*Description of the task:* The stretch from the line with "breast. Donor tissue sample. Donor: male." through the line with "no ductal elements." in the records below: write it out exactly, and nothing else.

*Saved entries:*

-----

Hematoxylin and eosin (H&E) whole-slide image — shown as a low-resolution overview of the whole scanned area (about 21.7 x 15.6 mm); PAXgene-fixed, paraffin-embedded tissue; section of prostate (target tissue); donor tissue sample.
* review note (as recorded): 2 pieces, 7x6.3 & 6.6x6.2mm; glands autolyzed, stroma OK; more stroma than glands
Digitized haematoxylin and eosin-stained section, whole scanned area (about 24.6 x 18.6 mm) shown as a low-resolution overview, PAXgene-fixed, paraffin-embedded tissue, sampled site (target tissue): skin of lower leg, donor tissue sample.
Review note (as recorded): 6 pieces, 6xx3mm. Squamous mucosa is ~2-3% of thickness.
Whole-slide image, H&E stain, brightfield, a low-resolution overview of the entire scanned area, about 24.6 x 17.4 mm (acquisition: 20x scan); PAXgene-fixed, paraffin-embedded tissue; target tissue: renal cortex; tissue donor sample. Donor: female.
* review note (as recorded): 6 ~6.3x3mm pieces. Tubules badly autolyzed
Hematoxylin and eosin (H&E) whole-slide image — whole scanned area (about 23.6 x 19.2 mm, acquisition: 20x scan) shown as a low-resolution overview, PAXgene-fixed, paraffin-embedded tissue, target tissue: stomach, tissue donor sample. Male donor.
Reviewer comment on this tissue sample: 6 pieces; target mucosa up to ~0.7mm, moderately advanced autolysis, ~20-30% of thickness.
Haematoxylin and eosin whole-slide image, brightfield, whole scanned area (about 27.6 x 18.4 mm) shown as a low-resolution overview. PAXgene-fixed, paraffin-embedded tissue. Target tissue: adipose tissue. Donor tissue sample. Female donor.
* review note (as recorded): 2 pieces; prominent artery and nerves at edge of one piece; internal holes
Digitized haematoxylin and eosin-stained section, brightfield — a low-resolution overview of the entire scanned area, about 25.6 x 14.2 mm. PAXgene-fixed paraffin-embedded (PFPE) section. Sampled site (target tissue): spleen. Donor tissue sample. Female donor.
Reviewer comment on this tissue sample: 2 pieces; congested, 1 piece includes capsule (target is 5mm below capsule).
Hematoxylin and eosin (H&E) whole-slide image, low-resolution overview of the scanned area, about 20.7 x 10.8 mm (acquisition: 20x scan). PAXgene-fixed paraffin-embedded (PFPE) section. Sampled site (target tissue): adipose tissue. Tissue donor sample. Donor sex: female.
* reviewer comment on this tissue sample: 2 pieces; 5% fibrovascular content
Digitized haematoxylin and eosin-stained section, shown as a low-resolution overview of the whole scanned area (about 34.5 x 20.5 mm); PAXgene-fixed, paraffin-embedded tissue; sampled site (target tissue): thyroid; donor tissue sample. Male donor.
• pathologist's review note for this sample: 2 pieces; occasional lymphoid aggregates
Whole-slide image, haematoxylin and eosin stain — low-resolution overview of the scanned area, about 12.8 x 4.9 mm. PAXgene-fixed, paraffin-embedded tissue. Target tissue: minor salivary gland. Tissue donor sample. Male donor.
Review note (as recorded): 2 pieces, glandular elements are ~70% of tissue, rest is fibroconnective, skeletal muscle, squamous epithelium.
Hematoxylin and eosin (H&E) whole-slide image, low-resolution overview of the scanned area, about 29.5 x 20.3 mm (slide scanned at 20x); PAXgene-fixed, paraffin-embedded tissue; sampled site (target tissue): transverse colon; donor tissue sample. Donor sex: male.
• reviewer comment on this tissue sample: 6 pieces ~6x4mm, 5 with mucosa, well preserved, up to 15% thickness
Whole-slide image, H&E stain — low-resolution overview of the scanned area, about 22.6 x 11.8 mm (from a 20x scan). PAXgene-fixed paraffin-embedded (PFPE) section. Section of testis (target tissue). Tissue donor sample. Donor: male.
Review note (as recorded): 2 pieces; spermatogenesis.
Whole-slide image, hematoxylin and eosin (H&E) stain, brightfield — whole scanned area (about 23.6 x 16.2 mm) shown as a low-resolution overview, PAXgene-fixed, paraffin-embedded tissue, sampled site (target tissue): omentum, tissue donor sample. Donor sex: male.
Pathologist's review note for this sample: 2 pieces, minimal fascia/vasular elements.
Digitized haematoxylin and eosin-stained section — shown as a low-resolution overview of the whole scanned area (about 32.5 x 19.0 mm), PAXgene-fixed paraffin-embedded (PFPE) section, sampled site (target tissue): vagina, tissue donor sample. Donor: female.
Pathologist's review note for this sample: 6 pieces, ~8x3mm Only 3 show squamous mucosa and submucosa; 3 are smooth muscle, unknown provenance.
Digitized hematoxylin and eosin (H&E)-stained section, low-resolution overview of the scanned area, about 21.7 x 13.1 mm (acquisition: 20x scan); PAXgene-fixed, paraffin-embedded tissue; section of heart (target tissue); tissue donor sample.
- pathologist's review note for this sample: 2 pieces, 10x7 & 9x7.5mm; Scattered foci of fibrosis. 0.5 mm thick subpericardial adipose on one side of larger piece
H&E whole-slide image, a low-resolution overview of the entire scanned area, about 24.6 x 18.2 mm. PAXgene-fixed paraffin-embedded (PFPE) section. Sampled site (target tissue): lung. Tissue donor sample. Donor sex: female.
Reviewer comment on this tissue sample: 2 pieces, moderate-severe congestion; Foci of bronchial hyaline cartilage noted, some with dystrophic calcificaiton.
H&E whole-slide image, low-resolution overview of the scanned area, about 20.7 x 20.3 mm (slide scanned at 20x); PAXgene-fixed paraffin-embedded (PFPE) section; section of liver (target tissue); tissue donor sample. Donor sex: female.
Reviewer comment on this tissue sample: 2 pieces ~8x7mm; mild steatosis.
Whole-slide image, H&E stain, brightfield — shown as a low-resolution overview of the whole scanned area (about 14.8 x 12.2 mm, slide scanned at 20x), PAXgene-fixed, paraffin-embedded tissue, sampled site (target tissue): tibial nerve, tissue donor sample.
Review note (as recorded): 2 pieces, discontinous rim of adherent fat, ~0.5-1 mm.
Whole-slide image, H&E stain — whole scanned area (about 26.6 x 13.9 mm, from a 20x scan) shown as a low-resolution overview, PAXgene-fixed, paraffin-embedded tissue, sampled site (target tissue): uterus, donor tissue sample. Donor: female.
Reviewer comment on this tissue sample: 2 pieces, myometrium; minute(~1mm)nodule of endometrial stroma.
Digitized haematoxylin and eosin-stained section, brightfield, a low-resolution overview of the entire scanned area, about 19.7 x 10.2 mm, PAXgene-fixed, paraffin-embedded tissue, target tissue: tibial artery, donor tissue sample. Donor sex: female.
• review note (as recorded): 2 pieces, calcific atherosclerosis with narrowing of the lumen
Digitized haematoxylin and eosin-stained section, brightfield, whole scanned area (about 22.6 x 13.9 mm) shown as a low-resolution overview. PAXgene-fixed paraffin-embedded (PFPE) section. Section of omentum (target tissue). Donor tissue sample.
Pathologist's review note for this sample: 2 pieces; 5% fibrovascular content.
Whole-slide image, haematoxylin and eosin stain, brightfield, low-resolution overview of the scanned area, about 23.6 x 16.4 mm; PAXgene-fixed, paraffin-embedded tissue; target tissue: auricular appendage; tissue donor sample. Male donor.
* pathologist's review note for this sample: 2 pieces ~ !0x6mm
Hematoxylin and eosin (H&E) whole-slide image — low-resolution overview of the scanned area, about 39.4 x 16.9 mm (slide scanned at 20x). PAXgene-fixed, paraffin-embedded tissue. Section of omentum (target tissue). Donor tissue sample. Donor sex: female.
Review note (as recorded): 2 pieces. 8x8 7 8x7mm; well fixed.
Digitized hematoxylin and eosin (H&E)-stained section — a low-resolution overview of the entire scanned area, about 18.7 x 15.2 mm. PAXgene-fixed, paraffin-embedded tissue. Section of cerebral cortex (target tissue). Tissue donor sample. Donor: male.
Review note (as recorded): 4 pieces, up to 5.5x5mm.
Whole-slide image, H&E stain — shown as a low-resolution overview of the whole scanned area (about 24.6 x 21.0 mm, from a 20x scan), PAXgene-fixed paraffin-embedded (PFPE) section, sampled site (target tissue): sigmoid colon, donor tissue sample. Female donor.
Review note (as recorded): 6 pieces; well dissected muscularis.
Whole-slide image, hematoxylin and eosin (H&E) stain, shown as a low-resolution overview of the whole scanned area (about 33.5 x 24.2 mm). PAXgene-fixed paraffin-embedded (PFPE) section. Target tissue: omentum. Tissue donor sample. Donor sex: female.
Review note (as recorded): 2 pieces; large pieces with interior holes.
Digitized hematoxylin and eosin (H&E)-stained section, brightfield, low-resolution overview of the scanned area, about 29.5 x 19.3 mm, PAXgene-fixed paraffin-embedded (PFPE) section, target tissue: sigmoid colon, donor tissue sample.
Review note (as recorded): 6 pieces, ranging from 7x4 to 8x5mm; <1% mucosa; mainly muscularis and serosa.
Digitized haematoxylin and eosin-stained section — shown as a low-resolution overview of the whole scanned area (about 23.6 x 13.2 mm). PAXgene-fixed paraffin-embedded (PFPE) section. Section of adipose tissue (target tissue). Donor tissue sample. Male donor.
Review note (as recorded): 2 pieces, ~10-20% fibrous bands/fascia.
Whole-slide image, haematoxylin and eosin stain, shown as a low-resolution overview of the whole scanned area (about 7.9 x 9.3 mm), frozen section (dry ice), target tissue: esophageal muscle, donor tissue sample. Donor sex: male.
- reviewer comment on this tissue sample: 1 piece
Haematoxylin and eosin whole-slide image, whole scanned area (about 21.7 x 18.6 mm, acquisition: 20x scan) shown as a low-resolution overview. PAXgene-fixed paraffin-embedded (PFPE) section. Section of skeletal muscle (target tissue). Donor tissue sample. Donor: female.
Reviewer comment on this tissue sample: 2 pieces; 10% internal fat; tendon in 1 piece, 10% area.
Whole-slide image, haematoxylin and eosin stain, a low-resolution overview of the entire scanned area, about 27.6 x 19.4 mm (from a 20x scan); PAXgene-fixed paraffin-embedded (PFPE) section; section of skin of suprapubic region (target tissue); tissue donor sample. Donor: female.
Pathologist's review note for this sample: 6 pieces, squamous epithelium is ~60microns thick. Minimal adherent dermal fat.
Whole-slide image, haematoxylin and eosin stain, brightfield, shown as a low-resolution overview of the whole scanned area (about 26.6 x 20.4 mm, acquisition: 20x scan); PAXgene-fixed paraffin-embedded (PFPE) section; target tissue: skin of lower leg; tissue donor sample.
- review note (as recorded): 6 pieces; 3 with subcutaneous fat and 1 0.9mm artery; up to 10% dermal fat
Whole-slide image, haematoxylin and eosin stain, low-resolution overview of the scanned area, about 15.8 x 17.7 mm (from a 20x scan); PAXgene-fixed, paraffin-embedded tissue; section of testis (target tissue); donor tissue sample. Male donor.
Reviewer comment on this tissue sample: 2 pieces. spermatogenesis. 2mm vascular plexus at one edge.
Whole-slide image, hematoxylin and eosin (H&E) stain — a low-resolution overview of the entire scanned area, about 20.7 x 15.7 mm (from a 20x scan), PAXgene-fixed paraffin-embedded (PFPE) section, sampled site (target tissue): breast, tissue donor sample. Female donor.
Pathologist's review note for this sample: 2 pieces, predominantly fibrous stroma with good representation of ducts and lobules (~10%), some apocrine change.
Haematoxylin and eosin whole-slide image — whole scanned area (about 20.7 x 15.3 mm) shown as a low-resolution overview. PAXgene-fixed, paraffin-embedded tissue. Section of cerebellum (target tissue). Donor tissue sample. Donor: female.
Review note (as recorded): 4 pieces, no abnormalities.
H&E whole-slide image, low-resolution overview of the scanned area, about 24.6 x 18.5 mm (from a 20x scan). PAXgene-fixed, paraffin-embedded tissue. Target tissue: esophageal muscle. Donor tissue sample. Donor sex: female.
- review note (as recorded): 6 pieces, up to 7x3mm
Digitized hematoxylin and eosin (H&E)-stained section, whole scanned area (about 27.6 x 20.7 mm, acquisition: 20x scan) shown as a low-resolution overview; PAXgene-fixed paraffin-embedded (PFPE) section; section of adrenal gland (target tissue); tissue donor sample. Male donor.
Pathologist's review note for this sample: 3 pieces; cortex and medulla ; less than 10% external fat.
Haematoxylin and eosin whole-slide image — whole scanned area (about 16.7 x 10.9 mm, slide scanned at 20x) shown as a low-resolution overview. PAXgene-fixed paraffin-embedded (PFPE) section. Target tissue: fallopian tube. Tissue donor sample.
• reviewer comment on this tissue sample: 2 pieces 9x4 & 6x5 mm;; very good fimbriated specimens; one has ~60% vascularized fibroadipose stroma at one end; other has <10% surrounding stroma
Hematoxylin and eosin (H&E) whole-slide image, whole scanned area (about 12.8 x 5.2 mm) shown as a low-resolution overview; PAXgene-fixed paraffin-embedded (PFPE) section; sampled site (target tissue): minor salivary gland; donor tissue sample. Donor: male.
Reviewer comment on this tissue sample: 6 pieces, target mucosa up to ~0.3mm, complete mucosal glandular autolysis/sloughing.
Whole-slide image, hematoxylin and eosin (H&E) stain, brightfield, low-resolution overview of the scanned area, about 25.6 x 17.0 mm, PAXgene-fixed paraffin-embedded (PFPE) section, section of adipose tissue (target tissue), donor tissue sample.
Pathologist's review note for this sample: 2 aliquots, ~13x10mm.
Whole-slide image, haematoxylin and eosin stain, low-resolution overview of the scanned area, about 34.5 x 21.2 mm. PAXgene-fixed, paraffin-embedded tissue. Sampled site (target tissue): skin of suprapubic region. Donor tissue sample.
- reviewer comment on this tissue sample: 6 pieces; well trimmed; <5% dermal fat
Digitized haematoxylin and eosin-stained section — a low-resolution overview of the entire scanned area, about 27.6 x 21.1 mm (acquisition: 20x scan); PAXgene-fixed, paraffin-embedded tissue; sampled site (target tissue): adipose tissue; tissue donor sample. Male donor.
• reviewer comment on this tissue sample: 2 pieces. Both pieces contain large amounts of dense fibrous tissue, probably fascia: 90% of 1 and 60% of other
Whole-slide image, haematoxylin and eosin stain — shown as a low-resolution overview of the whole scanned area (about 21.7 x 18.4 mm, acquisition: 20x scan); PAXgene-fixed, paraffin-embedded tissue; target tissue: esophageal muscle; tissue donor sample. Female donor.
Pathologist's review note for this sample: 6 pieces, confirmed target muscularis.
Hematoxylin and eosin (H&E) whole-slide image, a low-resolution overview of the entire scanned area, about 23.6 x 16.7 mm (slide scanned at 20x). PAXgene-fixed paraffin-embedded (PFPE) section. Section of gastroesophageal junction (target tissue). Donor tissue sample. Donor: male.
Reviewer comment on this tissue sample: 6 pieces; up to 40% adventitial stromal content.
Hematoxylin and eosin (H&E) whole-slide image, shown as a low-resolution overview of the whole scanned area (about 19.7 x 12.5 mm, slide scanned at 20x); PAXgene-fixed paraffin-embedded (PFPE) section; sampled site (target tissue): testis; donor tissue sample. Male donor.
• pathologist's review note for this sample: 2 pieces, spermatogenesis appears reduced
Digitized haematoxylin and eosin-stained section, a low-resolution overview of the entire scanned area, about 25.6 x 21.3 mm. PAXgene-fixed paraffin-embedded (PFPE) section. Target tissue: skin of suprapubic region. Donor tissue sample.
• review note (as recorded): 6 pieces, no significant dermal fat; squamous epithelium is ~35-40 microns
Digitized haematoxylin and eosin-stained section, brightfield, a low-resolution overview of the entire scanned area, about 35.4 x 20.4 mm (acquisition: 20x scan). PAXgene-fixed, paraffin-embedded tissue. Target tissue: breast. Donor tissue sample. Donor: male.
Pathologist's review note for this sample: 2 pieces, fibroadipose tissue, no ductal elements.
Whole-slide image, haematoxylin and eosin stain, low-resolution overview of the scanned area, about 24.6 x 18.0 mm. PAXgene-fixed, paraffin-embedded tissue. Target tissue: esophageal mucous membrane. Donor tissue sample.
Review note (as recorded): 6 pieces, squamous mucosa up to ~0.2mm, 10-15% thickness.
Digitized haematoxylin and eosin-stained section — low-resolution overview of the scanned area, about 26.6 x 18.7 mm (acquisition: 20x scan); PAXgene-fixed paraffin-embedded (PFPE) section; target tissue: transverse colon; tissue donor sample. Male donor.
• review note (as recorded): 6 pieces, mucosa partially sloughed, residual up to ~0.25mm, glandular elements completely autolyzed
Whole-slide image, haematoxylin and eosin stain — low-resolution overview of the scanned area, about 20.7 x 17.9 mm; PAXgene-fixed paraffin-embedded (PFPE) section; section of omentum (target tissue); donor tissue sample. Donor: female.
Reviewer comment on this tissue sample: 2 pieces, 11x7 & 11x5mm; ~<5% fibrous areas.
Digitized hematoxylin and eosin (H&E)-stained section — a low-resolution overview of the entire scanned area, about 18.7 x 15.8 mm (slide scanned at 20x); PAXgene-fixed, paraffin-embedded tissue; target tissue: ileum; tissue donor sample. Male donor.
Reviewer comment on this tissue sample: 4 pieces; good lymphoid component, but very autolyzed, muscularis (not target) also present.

-----

*Solution below:*
Digitized haematoxylin and eosin-stained section, brightfield, a low-resolution overview of the entire scanned area, about 35.4 x 20.4 mm (acquisition: 20x scan). PAXgene-fixed, paraffin-embedded tissue. Target tissue: breast. Donor tissue sample. Donor: male.
Pathologist's review note for this sample: 2 pieces, fibroadipose tissue, no ductal elements.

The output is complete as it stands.